Kesain Rumah Derpih
Dalam hal alam
pemikiran dan kepercayaan, orang Karo (yang belum memeluk agama Islam atau
Kristen) erkiniteken (percaya) akan adanya Dibata (Tuhan) sebagai maha pencipta
segala yang ada di alam raya dan dunia. Menurut kepercayaan tersebut Dibata
yang menguasai segalanya itu terdiri dari
1.
Dibata Idatas atau Guru Butara Atas yang menguasai alam
raya/langit.
2.
Dibata Itengah atau Tuan Paduka Niaji yang menguasai bumi
atau dunia.
3.
Dibata Iteruh atau Tuan Banua Koling yang menguasai di
bawah atau di dalam bumi.
Dibata ini disembah agar manusia
mendapatkan keselamatan, jauh dari marabahaya dan mendapatkan kelimpahan
rezeki. Mereka pun percaya adanya tenaga gaib yaitu berupa kekuatan yang
berkedudukan di batu-batu besar, kayu besar, sungai, gunung, gua, atau
tempat-tempat lain. Tempat inilah yang dikeramatkan.

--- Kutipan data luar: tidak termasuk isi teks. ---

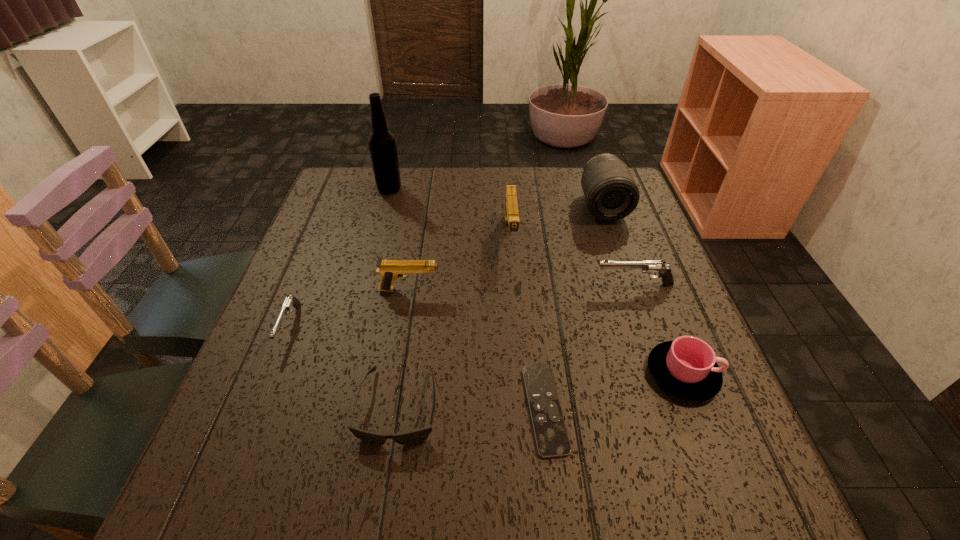
Locate which object ranks seventh in proximity to the beer bottle. Please provide its 2D coordinates. Your answer should be formatted as a tuple, i.e. [(x, y)], where the tuple contains the x and y coordinates of a point satisfying the conditions above.

[(551, 436)]

Where is `the second closest pistol relative to the remote control`? the second closest pistol relative to the remote control is located at coordinates (390, 270).

This screenshot has width=960, height=540. I want to click on the third closest pistol to the second pistol from right to left, so click(x=290, y=302).

You are a GUI agent. You are given a task and a screenshot of the screen. Output one action in this format:
    pyautogui.click(x=<x>, y=<y>)
    Task: Click on the free space that satisfies the following two spatial constraints: 1. on the surface of the telephoto lens; 2. at the barrel of the nearer tan pistol
    This screenshot has width=960, height=540.
    Given the screenshot: What is the action you would take?
    coord(632,290)

Image resolution: width=960 pixels, height=540 pixels. Find the location of `free space that satisfies the following two spatial constraints: 1. at the barrel of the shortest object; 2. on the right side of the left tan pistol`. free space that satisfies the following two spatial constraints: 1. at the barrel of the shortest object; 2. on the right side of the left tan pistol is located at coordinates (390, 409).

Locate an element on the screen. vacant position in the image that satisfies the following two spatial constraints: 1. on the front-facing side of the third tallest pistol; 2. on the front-facing side of the sunglasses is located at coordinates (677, 406).

Identify the location of free space that satisfies the following two spatial constraints: 1. at the barrel of the farther tan pistol; 2. on the right side of the shortest object. pos(524,409).

I want to click on vacant space that satisfies the following two spatial constraints: 1. on the surface of the gray telephoto lens; 2. at the barrel of the second pistol from left to right, so click(x=632, y=290).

Dalam hal ini Dibata yang menguasai
baik alam raya/langit, dunia/bumi, atapun di dalam tanah- disembah maka
permintaan akan terkabul. Karena itu masyarakat yang berkepercayaan demikian
melakukan berbagai variasi untuk melakukan penyembahan. Mereka juga percaya
bahwa roh manusia yang masih hidup yang dinamakan “Tendi“, sewaktu-waktu bisa
meninggalkan jasad/badan manusia.
Mereka juga percaya bahwa jika
manusia sudah meninggal maka tendi akan menjadi begu atau arwah. Banyak upacara
ritual yang dilakukan oleh mereka yang ditujukan untuk keselamatan, kebahagiaan
hidup, dan ketenangan berpikir. Upacara-upacara tersebut antara lain upacara
kepercayaan menghadapi bahaya paceklik, menanam padi, menghadapi mimpi buruk,
maju menuju medan perang, memasuki rumah baru, menghadapi kelahiran anak,
kematian, menyucikan hati dan pikiran, dan lain lain.
Di semua kegiatan ritual ini peranan
para dukun atau Guru Si Baso tersebut cukup besar. Mereka yang berkepercayaan
demikian itu lazim disebut sebagai perbegu atau sipelbegu. Tapi terlepas dari
maksud pihak luar dengan penamaan istilah tersebut di atas, yang secara kasar
dapat diartikan sebagai penyembah setan atau berhala, mereka menyatakan bahwa
mereka percaya adanya Dibata yang menjadikan segala yang ada dan bahwa ada
tenaga gaib atauu kekuatan maha dasyat darinya yang mampu berbuat apa saja
menurut kehendaknya.
Kalaupun ada dilakukan upacara
ritual berupa persembahan, maka persembahan itu maksudnya adalah kepada Dibata
tadi, hanya saja penyalurannya dilakukan di tempat-tempat yang dikeramatkan.
Dengan demikian, pada perkumpulan desa di mana penduduk selalu berada dalam
alam fikiran dan kepercayaan tersebut, para warga selalu merasa ada hubungan
dengan roh keluarga yang sudah meninggal dunia, terutama nenek moyang yang
mereka hormati sebagai pendahulu mereka, pendiri desa, pelindung adat istiadat.
Mereka juga percaya bahwa pada
kebajikan roh-roh tersebut akan menentukan keselamatan anak cucu mereka. Meski
sekarang ini rakyat Karo telah resmi memeluk agama-agama seperti Katholik,
Protestan, maupun Islam, kadang-kadang masih juga ditemui adanya
penyimpangan-penyimpangan misalnya terlalu terikat kepada kepercayaan
tradisionalnya.
Agama-agama Katholik, Protestan, dan
Islam telah dipeluk oleh rakyat Karo tersebut sebenarnya juga membawa perbedaan
terhadap cara berpikir di antara rakyat Karo. Akan tetapi, sekarang ini
keakraban dan kekeluargaan di antara masyarakat Karo tetap terpelihara dan
tidak tergoyahkan karena masyarakat Karo masih berpegang pada adat istiadat
berlandaskan Daliken Si Telu dan Tutur Si
Waluh yang meski tertulis secara resmi namun merupakan pengikat bagi pola
hidup sehari-hari anggota-anggota masyarakat.